On aurait pu s'en douter à la sortie de Braveheart: Mel Gibson est obsédé par la violence et la torture exercées sur des hommes de bien mis à nus (moralement et physiquement). Sauf que sa première réalisation... ben, était une première; et répondant aux canons de la grosse production hollywoodienne, s'en est tirée avec les honneurs que l'on sait. Personne n'a alors pensé à lui suggérer une séance de divan chez le psy.

C'était avant qu'il ne remette ça avec cet insupportable chemin de croix qu'est La Passion du Christ. Et, depuis hier, Apocalypto.

Tourné dans les paysages époustouflants de Catemaco, l'une des dernières forêts tropicales du Mexique, et à Veracruz, ce long long métrage (près de deux heures et demie) extrêmement violent (ça se décapite, ça s'étripe, ça s'empale à répétition et avec imagination), et dont les dialogues sont en maya (oui, il y a des sous-titres), suit le destin de Jaguar Paw (Rudy Youngbood, charismatique et convaincant), fils du chef d'un village où, en ces années 1500, les Mayas qui vivent en harmonie avec la nature se la coulent douce et belle.

Il en va autrement on ne sait trop pourquoi, Mel Gibson n'étant pas intéressé par la mise en contexte pour ceux qui ont bâti villes et pyramides. Ils brûlent les villages, capturent les hommes pour en faire des esclaves ou pour les sacrifier. Jaguar Paw et ses proches subiront ce sort. Laissant derrière eux les enfants. Et quelques femmes, dont celle du héros, enceinte. Réfugiée, avec leur fils, dans un puits. À sec. Mais la pluie ne saurait tarder. Compte à rebours pour Jaguar Paw. Qui s'échappe et qui est poursuivi par les méchants. Cours, Maya, cours!

Une virée en enfer, quoi.

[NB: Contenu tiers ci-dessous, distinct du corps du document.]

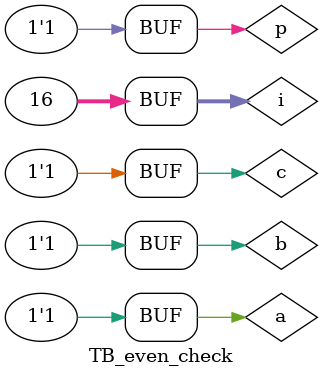
<source format=v>
`timescale 1ns / 1ps

module TB_even_check;
reg a,b,c,p;
wire check;
integer i;

Even_parity_check dut(a,b,c,p,check);

initial begin 
for(i=0;i<16;i=i+1) begin
{a,b,c,p}=i; #10;
end
end
endmodule

</source>
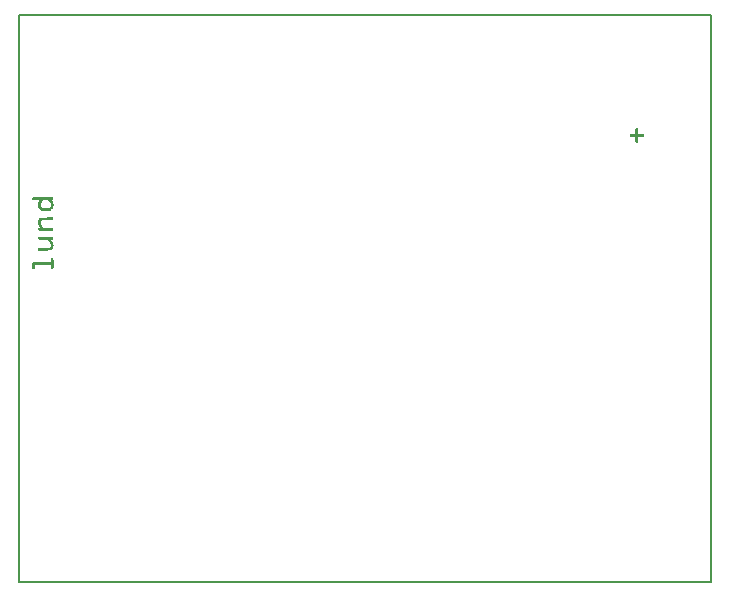
<source format=gto>
G04 MADE WITH FRITZING*
G04 WWW.FRITZING.ORG*
G04 DOUBLE SIDED*
G04 HOLES PLATED*
G04 CONTOUR ON CENTER OF CONTOUR VECTOR*
%ASAXBY*%
%FSLAX23Y23*%
%MOIN*%
%OFA0B0*%
%SFA1.0B1.0*%
%ADD10R,2.317000X1.897310X2.301000X1.881310*%
%ADD11C,0.008000*%
%ADD12R,0.001000X0.001000*%
%LNSILK1*%
G90*
G70*
G54D11*
X4Y1893D02*
X2313Y1893D01*
X2313Y4D01*
X4Y4D01*
X4Y1893D01*
D02*
G54D12*
X2064Y1515D02*
X2066Y1515D01*
X2062Y1514D02*
X2067Y1514D01*
X2061Y1513D02*
X2068Y1513D01*
X2061Y1512D02*
X2069Y1512D01*
X2060Y1511D02*
X2069Y1511D01*
X2060Y1510D02*
X2069Y1510D01*
X2060Y1509D02*
X2069Y1509D01*
X2060Y1508D02*
X2069Y1508D01*
X2060Y1507D02*
X2069Y1507D01*
X2060Y1506D02*
X2069Y1506D01*
X2060Y1505D02*
X2069Y1505D01*
X2060Y1504D02*
X2069Y1504D01*
X2060Y1503D02*
X2069Y1503D01*
X2060Y1502D02*
X2069Y1502D01*
X2060Y1501D02*
X2069Y1501D01*
X2060Y1500D02*
X2069Y1500D01*
X2060Y1499D02*
X2069Y1499D01*
X2060Y1498D02*
X2069Y1498D01*
X2060Y1497D02*
X2069Y1497D01*
X2060Y1496D02*
X2069Y1496D01*
X2043Y1495D02*
X2086Y1495D01*
X2042Y1494D02*
X2088Y1494D01*
X2041Y1493D02*
X2088Y1493D01*
X2041Y1492D02*
X2089Y1492D01*
X2041Y1491D02*
X2089Y1491D01*
X2040Y1490D02*
X2089Y1490D01*
X2041Y1489D02*
X2089Y1489D01*
X2041Y1488D02*
X2089Y1488D01*
X2042Y1487D02*
X2088Y1487D01*
X2043Y1486D02*
X2086Y1486D01*
X2060Y1485D02*
X2069Y1485D01*
X2060Y1484D02*
X2069Y1484D01*
X2060Y1483D02*
X2069Y1483D01*
X2060Y1482D02*
X2069Y1482D01*
X2060Y1481D02*
X2069Y1481D01*
X2060Y1480D02*
X2069Y1480D01*
X2060Y1479D02*
X2069Y1479D01*
X2060Y1478D02*
X2069Y1478D01*
X2060Y1477D02*
X2069Y1477D01*
X2060Y1476D02*
X2069Y1476D01*
X2060Y1475D02*
X2069Y1475D01*
X2060Y1474D02*
X2069Y1474D01*
X2060Y1473D02*
X2069Y1473D01*
X2060Y1472D02*
X2069Y1472D01*
X2060Y1471D02*
X2069Y1471D01*
X2060Y1470D02*
X2069Y1470D01*
X2061Y1469D02*
X2069Y1469D01*
X2061Y1468D02*
X2069Y1468D01*
X2062Y1467D02*
X2068Y1467D01*
X2063Y1466D02*
X2066Y1466D01*
X51Y1284D02*
X117Y1284D01*
X50Y1283D02*
X118Y1283D01*
X50Y1282D02*
X119Y1282D01*
X49Y1281D02*
X119Y1281D01*
X49Y1280D02*
X119Y1280D01*
X49Y1279D02*
X119Y1279D01*
X50Y1278D02*
X119Y1278D01*
X51Y1277D02*
X118Y1277D01*
X52Y1276D02*
X117Y1276D01*
X74Y1275D02*
X86Y1275D01*
X102Y1275D02*
X114Y1275D01*
X74Y1274D02*
X85Y1274D01*
X103Y1274D02*
X115Y1274D01*
X73Y1273D02*
X84Y1273D01*
X104Y1273D02*
X116Y1273D01*
X72Y1272D02*
X83Y1272D01*
X105Y1272D02*
X117Y1272D01*
X71Y1271D02*
X82Y1271D01*
X106Y1271D02*
X117Y1271D01*
X71Y1270D02*
X81Y1270D01*
X107Y1270D02*
X118Y1270D01*
X70Y1269D02*
X80Y1269D01*
X108Y1269D02*
X118Y1269D01*
X70Y1268D02*
X80Y1268D01*
X108Y1268D02*
X119Y1268D01*
X69Y1267D02*
X79Y1267D01*
X109Y1267D02*
X119Y1267D01*
X69Y1266D02*
X78Y1266D01*
X110Y1266D02*
X119Y1266D01*
X69Y1265D02*
X77Y1265D01*
X111Y1265D02*
X119Y1265D01*
X69Y1264D02*
X77Y1264D01*
X111Y1264D02*
X119Y1264D01*
X69Y1263D02*
X77Y1263D01*
X111Y1263D02*
X120Y1263D01*
X69Y1262D02*
X77Y1262D01*
X111Y1262D02*
X120Y1262D01*
X69Y1261D02*
X77Y1261D01*
X111Y1261D02*
X120Y1261D01*
X69Y1260D02*
X77Y1260D01*
X111Y1260D02*
X120Y1260D01*
X69Y1259D02*
X77Y1259D01*
X111Y1259D02*
X120Y1259D01*
X69Y1258D02*
X77Y1258D01*
X111Y1258D02*
X120Y1258D01*
X69Y1257D02*
X77Y1257D01*
X111Y1257D02*
X120Y1257D01*
X69Y1256D02*
X77Y1256D01*
X111Y1256D02*
X120Y1256D01*
X69Y1255D02*
X77Y1255D01*
X111Y1255D02*
X119Y1255D01*
X69Y1254D02*
X77Y1254D01*
X111Y1254D02*
X119Y1254D01*
X69Y1253D02*
X78Y1253D01*
X110Y1253D02*
X119Y1253D01*
X69Y1252D02*
X79Y1252D01*
X109Y1252D02*
X119Y1252D01*
X70Y1251D02*
X80Y1251D01*
X108Y1251D02*
X118Y1251D01*
X70Y1250D02*
X81Y1250D01*
X107Y1250D02*
X118Y1250D01*
X71Y1249D02*
X82Y1249D01*
X106Y1249D02*
X117Y1249D01*
X71Y1248D02*
X117Y1248D01*
X72Y1247D02*
X116Y1247D01*
X73Y1246D02*
X115Y1246D01*
X74Y1245D02*
X114Y1245D01*
X75Y1244D02*
X113Y1244D01*
X76Y1243D02*
X112Y1243D01*
X77Y1242D02*
X111Y1242D01*
X78Y1241D02*
X110Y1241D01*
X80Y1240D02*
X108Y1240D01*
X98Y1218D02*
X117Y1218D01*
X79Y1217D02*
X118Y1217D01*
X76Y1216D02*
X119Y1216D01*
X74Y1215D02*
X119Y1215D01*
X73Y1214D02*
X119Y1214D01*
X72Y1213D02*
X119Y1213D01*
X71Y1212D02*
X119Y1212D01*
X71Y1211D02*
X118Y1211D01*
X70Y1210D02*
X117Y1210D01*
X70Y1209D02*
X103Y1209D01*
X69Y1208D02*
X80Y1208D01*
X69Y1207D02*
X78Y1207D01*
X69Y1206D02*
X78Y1206D01*
X69Y1205D02*
X77Y1205D01*
X69Y1204D02*
X77Y1204D01*
X69Y1203D02*
X77Y1203D01*
X69Y1202D02*
X77Y1202D01*
X69Y1201D02*
X77Y1201D01*
X69Y1200D02*
X77Y1200D01*
X69Y1199D02*
X77Y1199D01*
X69Y1198D02*
X77Y1198D01*
X69Y1197D02*
X77Y1197D01*
X69Y1196D02*
X78Y1196D01*
X69Y1195D02*
X78Y1195D01*
X69Y1194D02*
X79Y1194D01*
X70Y1193D02*
X80Y1193D01*
X70Y1192D02*
X80Y1192D01*
X71Y1191D02*
X81Y1191D01*
X72Y1190D02*
X81Y1190D01*
X72Y1189D02*
X82Y1189D01*
X73Y1188D02*
X83Y1188D01*
X73Y1187D02*
X83Y1187D01*
X74Y1186D02*
X84Y1186D01*
X75Y1185D02*
X85Y1185D01*
X75Y1184D02*
X85Y1184D01*
X76Y1183D02*
X86Y1183D01*
X72Y1182D02*
X117Y1182D01*
X70Y1181D02*
X118Y1181D01*
X69Y1180D02*
X119Y1180D01*
X69Y1179D02*
X119Y1179D01*
X69Y1178D02*
X119Y1178D01*
X69Y1177D02*
X119Y1177D01*
X69Y1176D02*
X119Y1176D01*
X70Y1175D02*
X119Y1175D01*
X71Y1174D02*
X117Y1174D01*
X71Y1152D02*
X117Y1152D01*
X70Y1151D02*
X118Y1151D01*
X69Y1150D02*
X119Y1150D01*
X69Y1149D02*
X119Y1149D01*
X69Y1148D02*
X119Y1148D01*
X69Y1147D02*
X119Y1147D01*
X69Y1146D02*
X119Y1146D01*
X70Y1145D02*
X118Y1145D01*
X71Y1144D02*
X117Y1144D01*
X102Y1143D02*
X112Y1143D01*
X103Y1142D02*
X113Y1142D01*
X103Y1141D02*
X113Y1141D01*
X104Y1140D02*
X114Y1140D01*
X105Y1139D02*
X114Y1139D01*
X105Y1138D02*
X115Y1138D01*
X106Y1137D02*
X116Y1137D01*
X106Y1136D02*
X116Y1136D01*
X107Y1135D02*
X117Y1135D01*
X108Y1134D02*
X118Y1134D01*
X108Y1133D02*
X118Y1133D01*
X109Y1132D02*
X119Y1132D01*
X110Y1131D02*
X119Y1131D01*
X110Y1130D02*
X119Y1130D01*
X111Y1129D02*
X119Y1129D01*
X111Y1128D02*
X119Y1128D01*
X111Y1127D02*
X120Y1127D01*
X111Y1126D02*
X120Y1126D01*
X111Y1125D02*
X120Y1125D01*
X111Y1124D02*
X120Y1124D01*
X111Y1123D02*
X120Y1123D01*
X111Y1122D02*
X120Y1122D01*
X111Y1121D02*
X119Y1121D01*
X111Y1120D02*
X119Y1120D01*
X110Y1119D02*
X119Y1119D01*
X109Y1118D02*
X119Y1118D01*
X97Y1117D02*
X119Y1117D01*
X72Y1116D02*
X118Y1116D01*
X70Y1115D02*
X118Y1115D01*
X69Y1114D02*
X117Y1114D01*
X69Y1113D02*
X116Y1113D01*
X69Y1112D02*
X115Y1112D01*
X69Y1111D02*
X114Y1111D01*
X69Y1110D02*
X113Y1110D01*
X69Y1109D02*
X111Y1109D01*
X70Y1108D02*
X103Y1108D01*
X113Y1081D02*
X117Y1081D01*
X112Y1080D02*
X119Y1080D01*
X112Y1079D02*
X119Y1079D01*
X111Y1078D02*
X119Y1078D01*
X111Y1077D02*
X120Y1077D01*
X111Y1076D02*
X120Y1076D01*
X111Y1075D02*
X120Y1075D01*
X111Y1074D02*
X120Y1074D01*
X111Y1073D02*
X120Y1073D01*
X111Y1072D02*
X120Y1072D01*
X111Y1071D02*
X120Y1071D01*
X111Y1070D02*
X120Y1070D01*
X111Y1069D02*
X120Y1069D01*
X52Y1068D02*
X120Y1068D01*
X51Y1067D02*
X120Y1067D01*
X50Y1066D02*
X120Y1066D01*
X49Y1065D02*
X120Y1065D01*
X49Y1064D02*
X120Y1064D01*
X49Y1063D02*
X120Y1063D01*
X49Y1062D02*
X120Y1062D01*
X49Y1061D02*
X120Y1061D01*
X49Y1060D02*
X120Y1060D01*
X49Y1059D02*
X58Y1059D01*
X111Y1059D02*
X120Y1059D01*
X49Y1058D02*
X57Y1058D01*
X111Y1058D02*
X120Y1058D01*
X49Y1057D02*
X57Y1057D01*
X111Y1057D02*
X120Y1057D01*
X49Y1056D02*
X57Y1056D01*
X111Y1056D02*
X120Y1056D01*
X49Y1055D02*
X57Y1055D01*
X111Y1055D02*
X120Y1055D01*
X49Y1054D02*
X57Y1054D01*
X111Y1054D02*
X120Y1054D01*
X49Y1053D02*
X57Y1053D01*
X111Y1053D02*
X120Y1053D01*
X49Y1052D02*
X57Y1052D01*
X111Y1052D02*
X120Y1052D01*
X49Y1051D02*
X57Y1051D01*
X111Y1051D02*
X120Y1051D01*
X49Y1050D02*
X57Y1050D01*
X111Y1050D02*
X120Y1050D01*
X49Y1049D02*
X57Y1049D01*
X111Y1049D02*
X119Y1049D01*
X50Y1048D02*
X57Y1048D01*
X112Y1048D02*
X119Y1048D01*
X50Y1047D02*
X56Y1047D01*
X113Y1047D02*
X118Y1047D01*
X52Y1046D02*
X55Y1046D01*
X114Y1046D02*
X117Y1046D01*
D02*
G04 End of Silk1*
M02*
</source>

Qui se supporte quand même mieux que celle de La Passion. Ne serait-ce que parce qu'au-delà du message souligné à gros trait rouge (sang) "Attention à vous qui vous détournez de l'environnement et de la spiritualité!" peut être vu comme un film d'action, point.

Le rythme est trépidant. Mel Gibson sait filmer les chasses à l'homme. Et, rendons à ce César (qui est plus Néron que Jules) ce qui lui revient, il a les moyens de (re)créer un monde: les costumes, les masques, les tatouages-scarifications-et-piercings sont très réussis; et l'utilisation du maya, bien maîtrisé par les acteurs (aussi inconnus que crédibles), agit comme une machine à voyager dans l'histoire.

Le hic, c'est le manque de mesure du réalisateur. La demie, il ne connaît pas! Pourquoi ne montrer qu'une seule fois le bourreau en train d'arracher un coeur? Allez, on y va d'une deuxième! Pourquoi se limiter à un charnier où s'entassent des centaines de corps décapités? Allez, on y va de milliers! Pourquoi se contenter d'un miracle (une éclipse... allô Temple du soleil!) pour permettre à Jaguar Paw de s'échapper? Allons-y de deux (plongeon dans une chute), de trois («évasion» des sables mouvants), de quatre (complicité involontaire d'une panthère).

Et, non, ce n'est pas tout. On se taira sur ce qui se passe dans le puits-prison (là aussi, les dangers et les miracles... pleuvent) et sur la dernière scène, où frappe le destin avec un grand D. Disons seulement qu'à un moment donné, on a envie de pouffer devant tant d'enflure et de sérieux. Mais Mel Gibson n'entend pas à rire. Sinon, il le cache bien.

* * 1/2

APOCALYPTO, drame de Mel Gibson. Avec Rudy Youngblood, Dalia Hernandez, Jonathan Brewer, MorrisBirdyellowhead.

Des Mayas «urbains» s'attaquent à des Mayas «nature», qu'ils réduisent en esclavage ou sacrifient du haut des pyramides. L'un des «bons» Mayas échappe à la torture et à la mort, et court à perdre haleine pour retrouver sa femme enceinte et leur petit garçon, eux aussi en danger.

C'est Indiana Jones sans humour. C'est Mad Max au temple du Soleil. C'est Gallipoli dans la jungle. C'est la passion de Mel Gibson pour le sang et la torture, s'entend.